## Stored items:
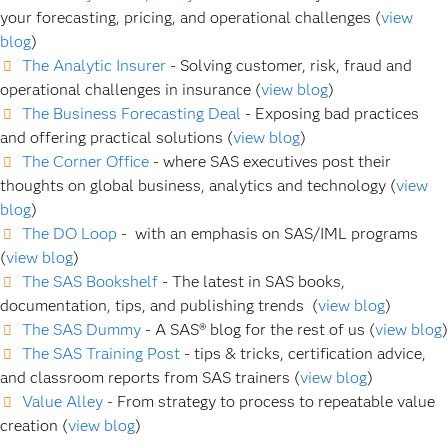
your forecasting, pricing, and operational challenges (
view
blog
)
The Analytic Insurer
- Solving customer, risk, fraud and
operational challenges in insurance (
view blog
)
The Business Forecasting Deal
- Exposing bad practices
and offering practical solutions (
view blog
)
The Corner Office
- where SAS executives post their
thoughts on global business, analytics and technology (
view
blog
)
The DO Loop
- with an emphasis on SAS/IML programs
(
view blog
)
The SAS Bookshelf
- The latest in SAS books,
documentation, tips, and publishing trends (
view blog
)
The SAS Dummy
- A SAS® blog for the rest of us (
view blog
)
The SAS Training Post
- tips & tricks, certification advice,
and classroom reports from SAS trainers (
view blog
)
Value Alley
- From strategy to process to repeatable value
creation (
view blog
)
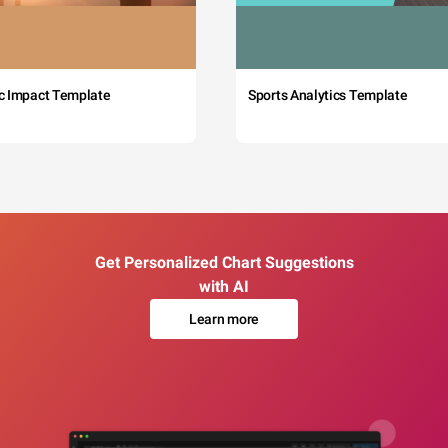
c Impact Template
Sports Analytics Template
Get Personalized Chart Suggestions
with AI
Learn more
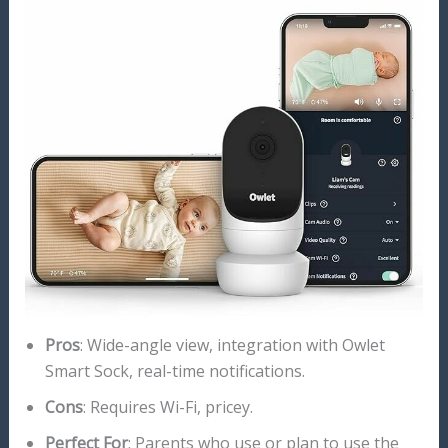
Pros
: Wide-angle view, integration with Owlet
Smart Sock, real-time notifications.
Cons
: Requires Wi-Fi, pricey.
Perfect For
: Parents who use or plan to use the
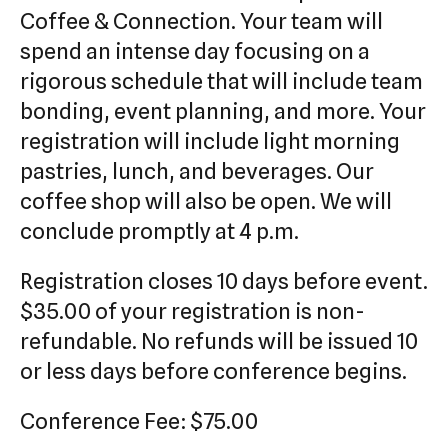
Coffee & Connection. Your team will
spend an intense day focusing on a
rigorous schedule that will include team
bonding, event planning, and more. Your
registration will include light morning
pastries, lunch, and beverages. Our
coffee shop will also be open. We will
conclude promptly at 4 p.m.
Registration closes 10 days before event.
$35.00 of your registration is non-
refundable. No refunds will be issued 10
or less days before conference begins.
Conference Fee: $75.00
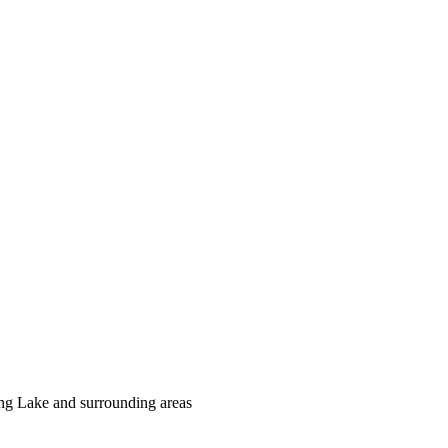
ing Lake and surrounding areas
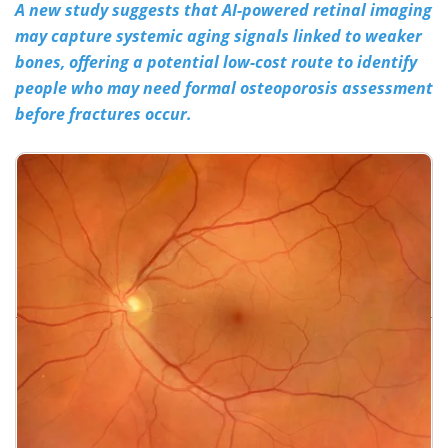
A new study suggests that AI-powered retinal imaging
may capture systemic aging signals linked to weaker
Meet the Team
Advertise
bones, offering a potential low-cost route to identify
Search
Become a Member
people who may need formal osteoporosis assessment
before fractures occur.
==
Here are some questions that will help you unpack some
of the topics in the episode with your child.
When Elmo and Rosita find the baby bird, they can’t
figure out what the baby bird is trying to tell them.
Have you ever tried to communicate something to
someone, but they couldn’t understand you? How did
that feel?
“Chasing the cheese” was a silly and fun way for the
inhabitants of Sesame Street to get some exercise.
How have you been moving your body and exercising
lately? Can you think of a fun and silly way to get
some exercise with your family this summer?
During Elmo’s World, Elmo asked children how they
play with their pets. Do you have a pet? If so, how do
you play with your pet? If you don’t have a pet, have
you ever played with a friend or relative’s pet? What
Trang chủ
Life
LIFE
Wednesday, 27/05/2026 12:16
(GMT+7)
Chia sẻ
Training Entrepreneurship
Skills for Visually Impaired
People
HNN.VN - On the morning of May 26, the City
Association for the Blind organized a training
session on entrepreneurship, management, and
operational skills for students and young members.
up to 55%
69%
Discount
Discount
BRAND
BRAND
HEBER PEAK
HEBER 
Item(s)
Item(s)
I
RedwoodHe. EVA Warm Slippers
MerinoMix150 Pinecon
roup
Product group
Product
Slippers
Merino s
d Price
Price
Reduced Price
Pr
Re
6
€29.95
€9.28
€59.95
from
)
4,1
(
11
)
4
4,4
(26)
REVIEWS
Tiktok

## About this exercise:
For the word "morning", show every line of the entries that holds it.

## Response area:
registration will include light morning
HNN.VN - On the morning of May 26, the City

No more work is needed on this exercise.